As its programs continue to expand, Art Explora faces challenges. “We invent completely new things that don’t exist. So we have all the issues you have with early attempts,” Jousset said. Getting permission to take national treasures on the road is one. The process can be particularly difficult in the UK, where security protocols can be “drastic”, Jousset said. There, his organization has partnered with the Tate for their Art Explora Mobile Museum truck, bringing the ‘Radical Landscapes’ exhibition to the Liverpool area this month.

Mobile Museum of Art Explora.  Photo by Peter Byrne/PA Wire.

Mobile Museum of Art Explora. Photo by Peter Byrne/PA Wire.

“I think we have shown that the [museum] truck is safe, it works,” said Jousset, who feels confident about its development. The truck works in collaboration with MuMo, creator of the French mobile museum-truck concept founded in 2011 by Ingrid Brochard. However, the conditions on the Artexplorer museum ship are not suitable for the conservation and exhibition of physical art, so the catamaran will offer a digital exhibition and a film made in collaboration with the Louvre. Physical works of art from neighboring institutions will be exhibited simultaneously on the adjacent harbor in a temporary pavilion. “My belief is that boats fascinate people,” said Jousset, who hopes the massive catamaran will work as an “eye-catcher”, drawing crowds to the duo, land and sea festival.

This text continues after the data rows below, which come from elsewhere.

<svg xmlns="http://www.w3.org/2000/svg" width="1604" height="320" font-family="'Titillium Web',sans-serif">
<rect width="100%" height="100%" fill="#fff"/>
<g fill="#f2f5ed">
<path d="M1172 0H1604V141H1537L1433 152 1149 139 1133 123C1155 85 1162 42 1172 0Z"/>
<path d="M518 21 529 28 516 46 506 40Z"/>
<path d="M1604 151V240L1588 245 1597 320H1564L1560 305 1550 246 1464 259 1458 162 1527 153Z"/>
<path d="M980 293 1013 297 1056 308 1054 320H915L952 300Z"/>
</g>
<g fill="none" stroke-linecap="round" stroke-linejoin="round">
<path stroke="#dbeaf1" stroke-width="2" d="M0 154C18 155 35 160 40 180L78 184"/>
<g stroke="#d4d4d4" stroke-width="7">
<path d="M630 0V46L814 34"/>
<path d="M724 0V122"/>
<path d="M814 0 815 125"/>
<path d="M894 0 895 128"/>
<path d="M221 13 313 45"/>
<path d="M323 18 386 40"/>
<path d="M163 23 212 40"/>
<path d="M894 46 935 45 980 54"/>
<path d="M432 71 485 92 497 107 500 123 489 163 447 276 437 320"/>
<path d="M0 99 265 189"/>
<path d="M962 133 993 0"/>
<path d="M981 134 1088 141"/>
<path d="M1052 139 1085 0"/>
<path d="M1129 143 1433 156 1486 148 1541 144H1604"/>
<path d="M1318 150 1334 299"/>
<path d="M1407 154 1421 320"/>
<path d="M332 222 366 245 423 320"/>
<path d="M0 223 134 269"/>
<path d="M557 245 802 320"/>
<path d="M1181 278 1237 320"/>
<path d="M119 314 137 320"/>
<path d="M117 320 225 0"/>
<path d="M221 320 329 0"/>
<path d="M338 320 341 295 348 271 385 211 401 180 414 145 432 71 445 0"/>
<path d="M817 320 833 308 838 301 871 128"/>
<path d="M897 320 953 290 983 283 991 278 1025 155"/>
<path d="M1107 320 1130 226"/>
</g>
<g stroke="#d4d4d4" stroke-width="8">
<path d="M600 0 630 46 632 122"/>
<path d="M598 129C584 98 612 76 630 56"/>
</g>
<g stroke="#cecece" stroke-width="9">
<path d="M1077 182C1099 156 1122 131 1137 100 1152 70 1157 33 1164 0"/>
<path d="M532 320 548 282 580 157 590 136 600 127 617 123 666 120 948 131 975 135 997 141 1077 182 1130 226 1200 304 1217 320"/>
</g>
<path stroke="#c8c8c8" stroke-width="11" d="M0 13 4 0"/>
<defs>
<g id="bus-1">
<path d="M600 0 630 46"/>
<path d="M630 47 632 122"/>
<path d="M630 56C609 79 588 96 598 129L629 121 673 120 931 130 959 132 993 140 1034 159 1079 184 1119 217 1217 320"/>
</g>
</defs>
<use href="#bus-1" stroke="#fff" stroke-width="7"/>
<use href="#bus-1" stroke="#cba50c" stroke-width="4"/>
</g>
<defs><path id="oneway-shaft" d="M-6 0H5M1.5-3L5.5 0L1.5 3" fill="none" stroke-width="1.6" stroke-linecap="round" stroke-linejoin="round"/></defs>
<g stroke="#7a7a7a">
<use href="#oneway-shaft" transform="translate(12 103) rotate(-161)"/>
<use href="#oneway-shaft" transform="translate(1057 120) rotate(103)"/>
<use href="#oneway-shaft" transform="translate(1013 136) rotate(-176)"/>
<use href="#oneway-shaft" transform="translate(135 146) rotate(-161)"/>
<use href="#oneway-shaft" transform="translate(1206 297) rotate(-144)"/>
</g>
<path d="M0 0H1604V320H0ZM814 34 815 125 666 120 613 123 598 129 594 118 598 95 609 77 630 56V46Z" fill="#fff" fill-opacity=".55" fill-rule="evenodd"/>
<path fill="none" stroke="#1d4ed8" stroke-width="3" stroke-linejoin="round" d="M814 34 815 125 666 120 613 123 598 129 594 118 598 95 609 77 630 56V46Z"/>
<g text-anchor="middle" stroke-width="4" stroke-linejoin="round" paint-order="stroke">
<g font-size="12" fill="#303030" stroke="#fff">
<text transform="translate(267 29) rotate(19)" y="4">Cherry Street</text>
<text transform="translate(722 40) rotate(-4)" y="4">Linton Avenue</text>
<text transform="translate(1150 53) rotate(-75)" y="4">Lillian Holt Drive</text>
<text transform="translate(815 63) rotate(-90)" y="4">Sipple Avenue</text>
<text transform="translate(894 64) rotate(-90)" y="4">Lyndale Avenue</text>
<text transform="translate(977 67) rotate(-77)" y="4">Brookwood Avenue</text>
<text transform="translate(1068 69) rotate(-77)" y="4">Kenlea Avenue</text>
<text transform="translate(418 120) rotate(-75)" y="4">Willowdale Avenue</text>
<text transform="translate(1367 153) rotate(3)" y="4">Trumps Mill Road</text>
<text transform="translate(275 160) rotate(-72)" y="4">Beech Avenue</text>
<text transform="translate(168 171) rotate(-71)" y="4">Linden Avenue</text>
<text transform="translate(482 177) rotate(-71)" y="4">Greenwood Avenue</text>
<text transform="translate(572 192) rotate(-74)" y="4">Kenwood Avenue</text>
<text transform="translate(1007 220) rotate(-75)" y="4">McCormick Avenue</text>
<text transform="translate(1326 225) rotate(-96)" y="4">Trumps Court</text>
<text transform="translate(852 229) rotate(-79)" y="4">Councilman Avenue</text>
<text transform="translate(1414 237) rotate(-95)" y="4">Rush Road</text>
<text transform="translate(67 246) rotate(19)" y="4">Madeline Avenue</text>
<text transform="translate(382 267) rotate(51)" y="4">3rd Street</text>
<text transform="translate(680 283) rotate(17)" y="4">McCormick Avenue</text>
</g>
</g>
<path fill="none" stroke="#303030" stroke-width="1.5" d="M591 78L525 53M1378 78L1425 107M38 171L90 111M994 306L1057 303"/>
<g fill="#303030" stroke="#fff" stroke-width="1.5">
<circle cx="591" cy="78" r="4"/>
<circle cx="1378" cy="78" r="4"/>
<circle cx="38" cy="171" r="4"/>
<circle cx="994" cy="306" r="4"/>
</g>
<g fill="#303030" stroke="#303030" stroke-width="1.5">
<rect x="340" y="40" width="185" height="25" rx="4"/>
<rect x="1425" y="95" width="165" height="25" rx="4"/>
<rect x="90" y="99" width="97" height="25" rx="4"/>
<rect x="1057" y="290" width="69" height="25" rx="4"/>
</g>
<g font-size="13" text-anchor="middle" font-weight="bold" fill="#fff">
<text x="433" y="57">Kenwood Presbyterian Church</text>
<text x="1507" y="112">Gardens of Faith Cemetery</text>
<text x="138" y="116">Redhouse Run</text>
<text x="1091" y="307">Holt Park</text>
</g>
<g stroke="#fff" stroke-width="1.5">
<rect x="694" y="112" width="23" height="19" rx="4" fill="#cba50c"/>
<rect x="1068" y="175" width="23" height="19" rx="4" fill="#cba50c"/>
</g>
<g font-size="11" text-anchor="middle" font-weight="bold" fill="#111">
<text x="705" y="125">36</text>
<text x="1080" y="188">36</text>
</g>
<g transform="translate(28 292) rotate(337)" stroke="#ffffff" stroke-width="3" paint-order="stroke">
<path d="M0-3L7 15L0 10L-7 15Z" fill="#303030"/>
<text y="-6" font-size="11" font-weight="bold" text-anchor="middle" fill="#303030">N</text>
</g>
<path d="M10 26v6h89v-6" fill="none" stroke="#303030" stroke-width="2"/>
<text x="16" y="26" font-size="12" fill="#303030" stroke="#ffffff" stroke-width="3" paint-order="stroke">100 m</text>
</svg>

At Café de Flore, while rubbish was still piling up around the French capital from striking sanitation workers taking part in the ongoing protests against the raising of the retirement age, Jousset was speaking earnestly and was all ears. Dressed in his signature black mandarin collar jacket with invisible zippers that he had worn the night before to host the packed grand opening of a new cultural space he renovated and now runs, called Hangar Y, in the south -west of Paris, Jousset presented the insecure James Bond French-style WHO “rarely shows excessive modesty“, according to the French media. The world said the philanthropist “dreams of being the new prince of the French art world”. A claim he categorically rejects, while feeling the need to prioritize the French art scene over any other.

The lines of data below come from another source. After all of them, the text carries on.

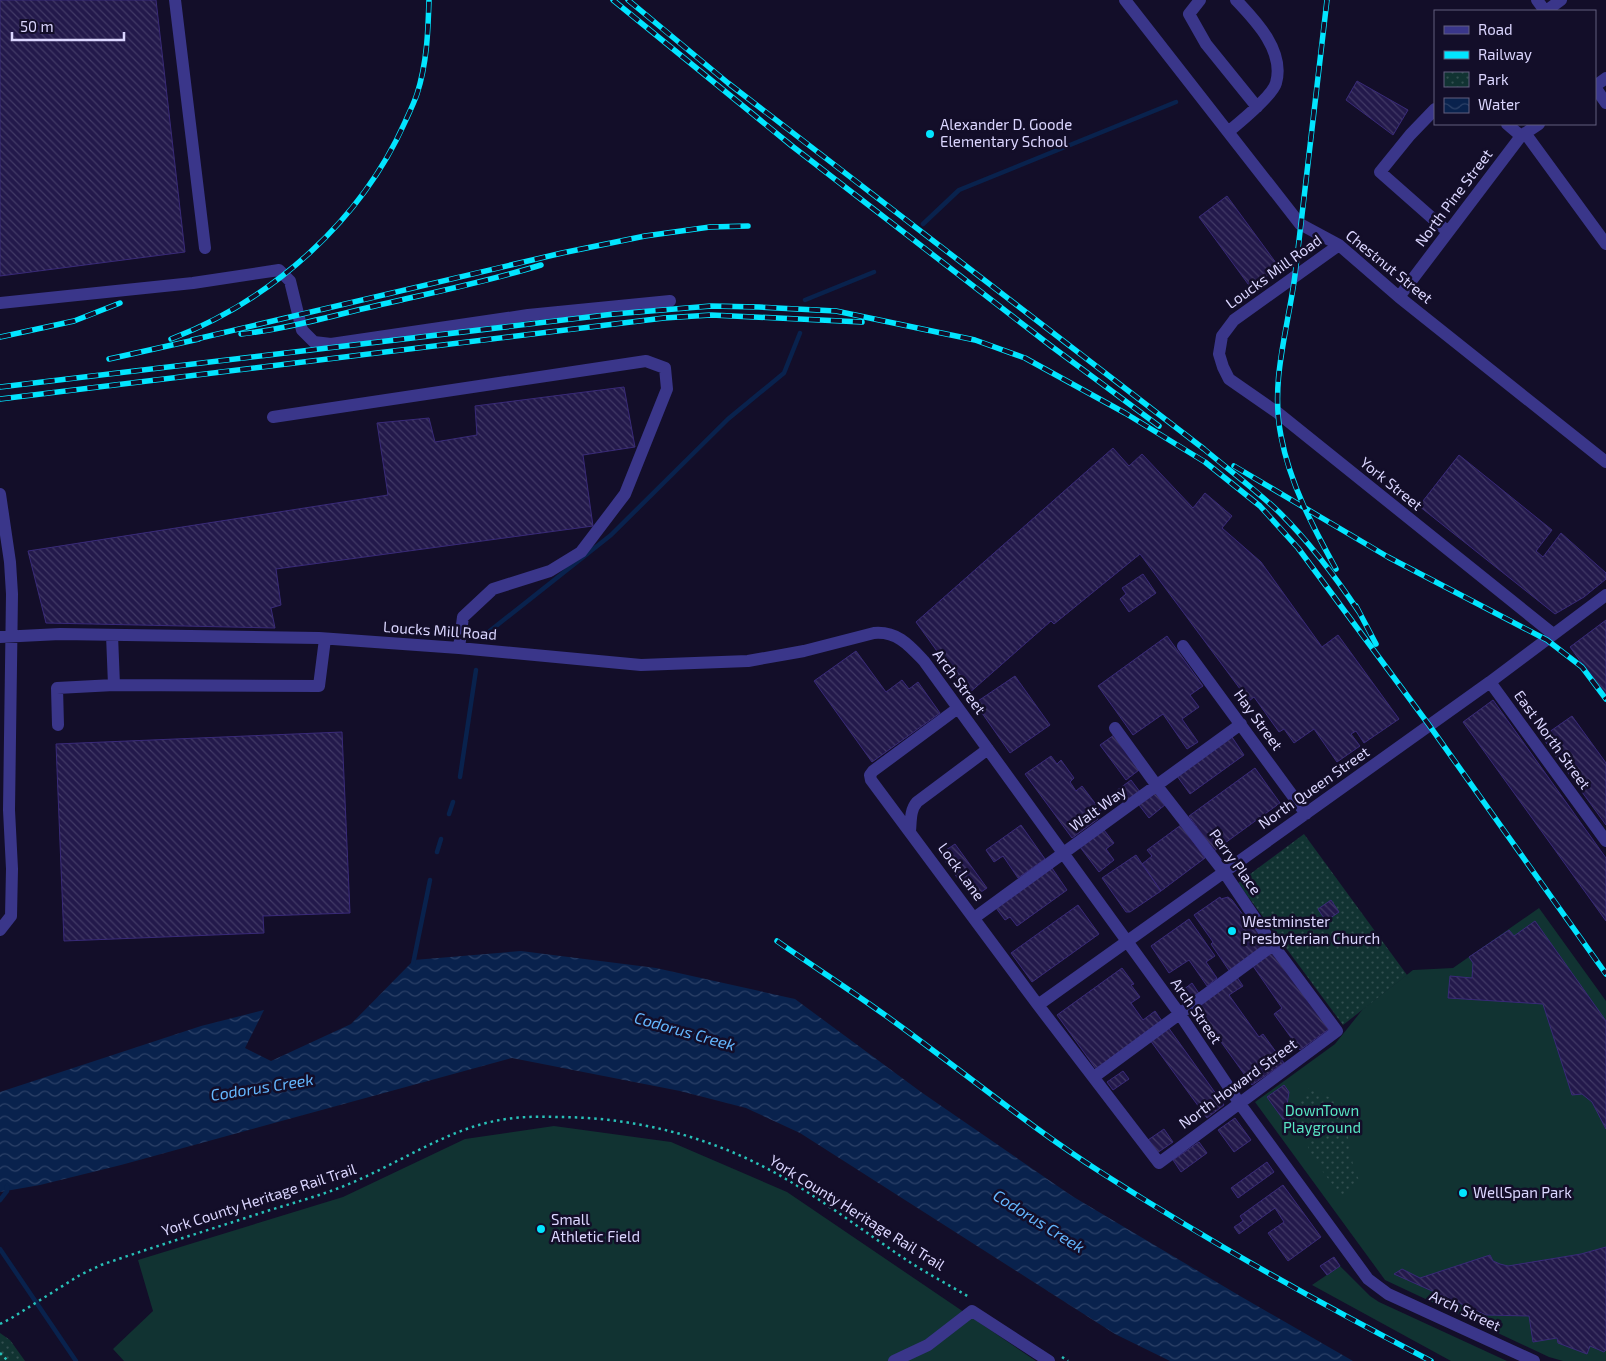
<svg xmlns="http://www.w3.org/2000/svg" width="1606" height="1361" font-family="'Exo 2',sans-serif">
  <style>
    .green { fill: #113332 }
    .park { fill: url(#park-dots) }
    .water { fill: url(#water-waves) }
    .lines { fill: none; stroke-linecap: round; stroke-linejoin: round }
    .stream { stroke: #09224d; stroke-width: 4.5 }
    .building { fill: url(#building-back-hatch); stroke: #392a78 }
    .path { stroke: #28c1b8; stroke-width: 2.5; stroke-dasharray: 2.5 4; stroke-linecap: butt }
    .minor { stroke: #3a368a; stroke-width: 12 }
    .rail-casing { stroke: #02e5ff; stroke-width: 5.5 }
    .rail { stroke: #130e29; stroke-width: 4; stroke-dasharray: 11; stroke-linecap: butt }
    .poi-dot { fill: #02e5ff; stroke: #130e29; stroke-width: 2 }
    .labels { text-anchor: middle; stroke-width: 5; stroke-linejoin: round; paint-order: stroke }
    .poi-label { font-size: 15px; fill: #dbd6ff; stroke: #130e29; text-anchor: start }
    .street-label { font-size: 15px; fill: #dbd6ff; stroke: #130e29 }
    .park-label { font-size: 15px; fill: #59e7c4; stroke: #130e29 }
    .water-label { font-size: 16px; font-style: italic; fill: #64b7ff; stroke: #130e29 }
  </style>
  <defs>
    <pattern id="park-dots" width="8" height="8" patternUnits="userSpaceOnUse" patternTransform="scale(1.25)"><rect width="8" height="8" fill="#113332"/><path d="M2 2h.1M6 6h.1" fill="none" stroke="#335051" stroke-width="1.8" stroke-linecap="round"/></pattern>
    <pattern id="water-waves" width="16" height="10" patternUnits="userSpaceOnUse" patternTransform="scale(1.25)"><rect width="16" height="10" fill="#09224d"/><path d="M0 5q4-4 8 0t8 0" fill="none" stroke="#2c4168"/></pattern>
    <pattern id="building-back-hatch" width="6" height="6" patternUnits="userSpaceOnUse" patternTransform="scale(1.25)"><rect width="6" height="6" fill="#23194b"/><path d="M-1 5l2 2M0 0l6 6M5-1l2 2" fill="none" stroke="#423a66"/></pattern>
  </defs>
  <rect width="100%" height="100%" fill="#130e29"/>
  <path class="green" d="M1539 908 1606 1001V1361H1563L1549 1357 1385 1280 1255 1102 1335 1044 1363 1009 1413 970 1453 968Z
    M554 1126 671 1142 787 1192 1036 1361H124L113 1349 153 1311 138 1260 343 1197 465 1139Z
    M1340 1266 1370 1296 1379 1302 1507 1361H1451L1312 1285Z"/>
  <path class="park" d="M1304 834 1407 975 1343 1025 1238 883Z
    M1309 1088 1342 1103 1354 1170 1361 1183 1341 1196 1309 1153 1306 1135 1298 1126 1301 1097Z
    M0 1333 10 1340 25 1361H0Z"/>
  <path class="water" d="M521 951 656 968 795 999 921 1092 1072 1196 1240 1296 1353 1361H1170L1115 1334 800 1133 746 1108 680 1091 512 1058 121 1165 40 1185 0 1192V1092L201 1026 264 1010 245 1048 271 1061 351 1024 414 960Z"/>
  <g class="lines">
    <path class="stream" d="M923 224 959 190 1176 102
      M805 300 874 272
      M486 634 611 535 728 419 784 373 800 333
      M460 777 476 670
      M449 814 453 802
      M437 852 441 839
      M413 964 430 880
      M0 1200 7 1191V1186
      M0 1249 76 1361"/>
  </g>
  <path class="building" d="M0 0H156L185 252 0 276Z
    M1357 81 1408 110 1393 135 1346 100Z
    M1227 196 1279 267 1251 288 1199 217Z
    M624 387 635 447 583 455 593 526 276 569 281 605 271 608 275 628 46 623 28 551 388 495 377 423 429 418 435 442 477 435 475 406Z
    M1113 448 1129 466 1142 454 1193 508 1205 493 1232 516 1222 528 1261 562 1322 647 1338 635 1399 719 1364 743 1356 731 1351 734 1360 746 1337 762 1314 729 1294 743 1284 729 1279 732 1254 697 1249 701 1140 554 1054 624 1051 621 968 694 916 622Z
    M1459 455 1552 530 1536 551 1543 557 1561 533 1606 573V579L1584 597 1555 614 1419 506Z
    M1143 574 1156 593 1129 612 1120 599 1126 594 1122 588Z
    M1606 620V696L1570 647Z
    M1167 636 1203 686 1190 695 1199 707 1182 719 1198 742 1187 749 1163 714 1133 735 1098 686Z
    M856 651 886 692 902 680 909 689 918 682 940 713 872 762 814 681Z
    M1015 676 1050 725 1010 753 975 703Z
    M1493 700 1606 858V921L1463 722Z
    M1572 716 1606 763V825L1542 737Z
    M342 732 350 913 263 916 264 933 64 941 56 744Z
    M1114 735 1139 770 1126 780 1100 745Z
    M1232 737 1244 755 1190 794 1177 776Z
    M1051 756 1057 764 1061 760 1074 778 1070 782 1076 791 1082 786 1101 811 1095 815 1098 819 1072 838 1025 774Z
    M1255 768 1280 803 1214 851 1189 816Z
    M1131 780 1140 792 1124 803 1116 791Z
    M1157 792 1166 804 1149 818 1139 805Z
    M1021 825 1045 859 1018 878 1003 856 994 862 986 850Z
    M1181 825 1205 858 1161 891 1142 864 1152 856 1147 850Z
    M1104 830 1114 843 1106 849 1114 860 1099 872 1080 847Z
    M955 844 987 888 972 898 940 854Z
    M1136 855 1161 891 1130 912H1126L1102 878Z
    M1052 868 1067 890 1017 926 1010 917 1005 920 996 908Z
    M1220 897 1221 899 1228 897 1232 900 1246 919 1249 917 1269 944 1230 972 1211 944 1213 942 1194 915Z
    M1331 900 1339 912 1326 921 1318 909Z
    M1078 905 1099 934 1032 982 1011 953Z
    M1189 919 1215 956 1206 962 1217 978 1207 986 1189 960 1169 973 1151 946Z
    M1535 921 1606 1021V1129L1592 1102 1582 1094 1572 1095 1543 1004 1448 998 1450 976 1472 978 1473 963 1469 957 1509 930 1514 936Z
    M1273 951 1329 1029 1300 1050 1274 1014 1282 1008 1253 966Z
    M1122 968 1134 984 1131 985 1140 997 1131 1003 1143 1020 1155 1011 1162 1021 1096 1069 1057 1015Z
    M1237 977 1243 986 1229 995 1259 1037 1263 1034 1284 1063 1252 1085 1196 1007Z
    M1192 983 1200 995 1191 1001 1183 990Z
    M1168 1027 1224 1105 1207 1118 1150 1040Z
    M1123 1071 1129 1079 1113 1090 1107 1082Z
    M1284 1085 1289 1092 1286 1111 1291 1118 1285 1122 1267 1097Z
    M1235 1118 1251 1140 1234 1152 1218 1130Z
    M1164 1129 1173 1142 1157 1153 1148 1140Z
    M1199 1142 1207 1153 1181 1172 1173 1160Z
    M1267 1162 1274 1172 1238 1198 1231 1188Z
    M1283 1185 1321 1237 1288 1261 1268 1233 1284 1222 1275 1208 1239 1234 1234 1227 1243 1221 1240 1216Z
    M1606 1247V1350L1604 1352 1590 1346 1587 1354 1558 1343 1557 1338 1533 1342 1529 1316 1486 1315 1394 1274 1402 1269 1420 1278 1490 1255 1493 1261 1500 1264 1508 1266 1581 1254Z
    M1334 1257 1340 1266 1327 1275 1320 1266Z"/>
  <g class="lines">
    <path class="path" d="M0 1324 10 1319 80 1275 101 1265C156 1246 212 1229 267 1211 293 1203 319 1196 344 1186 392 1167 436 1136 486 1123 510 1117 533 1116 557 1117 639 1117 720 1139 791 1182 831 1206 869 1235 908 1261 928 1274 949 1285 969 1297
      M0 1353 8 1361
      M1062 1357 1068 1361"/>
    <path class="minor" d="M175 0 205 248
      M1125 0 1300 224 1339 245 1399 297 1606 462
      M1200 0 1189 14 1206 44 1257 107
      M1537 0 1545 11
      M1546 11 1561 0
      M1595 86 1606 78
      M1595 87 1606 103
      M1435 109 1410 135 1380 172 1448 232
      M1507 124 1521 136
      M1228 132C1239 123 1273 95 1276 83 1285 51 1256 21 1236 0
      M1525 133 1606 244
      M1339 245 1234 320 1222 336 1219 354 1223 367 1229 379 1278 413 1553 634
      M1399 297 1521 136 1539 124
      M0 303 193 283 279 270 290 281 302 330 314 342 331 344 528 315 670 301
      M273 417 646 361 665 368 667 389 625 494 581 552 550 571 493 589 463 617 459 648
      M0 494 10 562 12 594 9 810 12 869 11 916 0 930
      M112 635 114 685 319 686 325 639
      M0 637 60 634 319 638 459 648 641 665 748 661 804 651 874 633C897 631 909 645 924 661L1179 1013 1240 1104 1368 1279 1388 1294 1534 1361
      M1183 646 1306 814
      M1490 682 1606 841
      M958 708 873 771 870 775 871 780 1038 1005 1159 1163 1337 1031 1273 945 1224 872 1157 786 1115 728
      M58 725 57 688 114 685
      M910 831C911 821 910 810 917 802L988 749
      M974 918 1241 724
      M1038 1005 1490 682 1606 595
      M1094 1077 1273 945
      M894 1361 928 1345 972 1311 1049 1361"/>
    <defs>
      <path id="rail" d="M613 0 792 146 1051 346 1159 426
        M628 0 728 83 1204 449C1229 470 1256 490 1280 513 1310 543 1335 576 1359 612
        M1327 0C1316 92 1306 183 1295 275 1288 329 1270 381 1281 436 1290 484 1313 527 1336 569
        M241 334C287 329 331 316 375 306 430 293 486 282 541 265
        M0 337 74 321 120 303
        M171 339C272 300 361 221 405 122 409 113 414 103 417 94 427 63 428 32 429 0
        M192 340 562 253 645 236 710 227 748 226
        M109 359 199 339
        M0 387 614 314 711 306 759 307 836 311 975 340 1025 358 1125 413 1205 462 1260 506 1298 548 1429 725 1606 974
        M0 399 664 318 711 315 862 322
        M1234 466 1388 557 1547 640 1582 667 1606 699
        M1356 606 1376 644
        M777 941C817 969 858 995 896 1023 965 1073 1030 1127 1102 1173 1208 1241 1319 1303 1431 1361"/>
    </defs>
    <use href="#rail" class="rail-casing"/>
    <use href="#rail" class="rail"/>
  </g>
  <g class="poi-dot">
    <circle cx="930" cy="134" r="5"/>
    <circle cx="1232" cy="931" r="5"/>
    <circle cx="1463" cy="1193" r="5"/>
    <circle cx="541" cy="1229" r="5"/>
  </g>
  <g class="labels">
    <g class="poi-label">
      <text x="940" y="130">Alexander D. Goode<tspan x="940" dy="17">Elementary School</tspan></text>
      <text x="1242" y="927">Westminster<tspan x="1242" dy="17">Presbyterian Church</tspan></text>
      <text x="1473" y="1198">WellSpan Park</text>
      <text x="551" y="1225">Small<tspan x="551" dy="17">Athletic Field</tspan></text>
    </g>
    <g class="street-label">
      <text transform="translate(1454 198) rotate(-53)" y="5">North Pine Street</text>
      <text transform="translate(1389 267) rotate(39)" y="5">Chestnut Street</text>
      <text transform="translate(1274 272) rotate(-36)" y="5">Loucks Mill Road</text>
      <text transform="translate(1391 484) rotate(39)" y="5">York Street</text>
      <text transform="translate(440 631) rotate(4)" y="5">Loucks Mill Road</text>
      <text transform="translate(959 682) rotate(53)" y="5">Arch Street</text>
      <text transform="translate(1258 720) rotate(54)" y="5">Hay Street</text>
      <text transform="translate(1552 740) rotate(54)" y="5">East North Street</text>
      <text transform="translate(1314 788) rotate(-35)" y="5">North Queen Street</text>
      <text transform="translate(1098 809) rotate(-36)" y="5">Walt Way</text>
      <text transform="translate(1235 862) rotate(54)" y="5">Perry Place</text>
      <text transform="translate(961 872) rotate(54)" y="5">Lock Lane</text>
      <text transform="translate(1196 1011) rotate(55)" y="5">Arch Street</text>
      <text transform="translate(1238 1084) rotate(-36)" y="5">North Howard Street</text>
      <text transform="translate(259 1200) rotate(-18)" y="5">York County Heritage Rail Trail</text>
      <text transform="translate(857 1213) rotate(32)" y="5">York County Heritage Rail Trail</text>
      <text transform="translate(1465 1311) rotate(25)" y="5">Arch Street</text>
    </g>
    <g class="park-label">
      <text x="1322" y="1116">DownTown<tspan x="1322" dy="17">Playground</tspan></text>
    </g>
    <g class="water-label">
      <text transform="translate(685 1031) rotate(16)" y="6">Codorus Creek</text>
      <text transform="translate(262 1087) rotate(-9)" y="6">Codorus Creek</text>
      <text transform="translate(1039 1221) rotate(32)" y="6">Codorus Creek</text>
    </g>
  </g>
  <rect x="1434" y="10" width="162" height="115" fill="#130e29" stroke="#635e7f"/>
  <rect x="1444" y="26" width="25" height="8" fill="#3a368a" stroke="#635e7f"/>
  <text x="1478" y="35" font-size="15" fill="#dbd6ff">Road</text>
  <rect x="1444" y="51" width="25" height="8" fill="#02e5ff" stroke="#635e7f"/>
  <text x="1478" y="60" font-size="15" fill="#dbd6ff">Railway</text>
  <rect x="1444" y="72" width="25" height="15" fill="url(#park-dots)" stroke="#635e7f"/>
  <text x="1478" y="85" font-size="15" fill="#dbd6ff">Park</text>
  <rect x="1444" y="98" width="25" height="15" fill="url(#water-waves)" stroke="#635e7f"/>
  <text x="1478" y="110" font-size="15" fill="#dbd6ff">Water</text>
  <path d="M12 32v8h112v-8" fill="none" stroke="#dbd6ff" stroke-width="2.5"/>
  <text x="20" y="32" font-size="15" fill="#dbd6ff" stroke="#130e29" stroke-width="4" paint-order="stroke">50 m</text>
</svg>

“I hope to develop something that is self-contained and continues after me,” Jousset said of Art Explora. He added that the “secret” of his achievements is to “know how to surround yourself with people who perform, love what they do and do it well”.

As for talking about favoritism because of his close ties to the French president, Jousset insisted, “these projects are totally foreign to any type of political agenda linked to the president. In three years [Macron] won’t be president, but in 30 years Art Explora will still be there.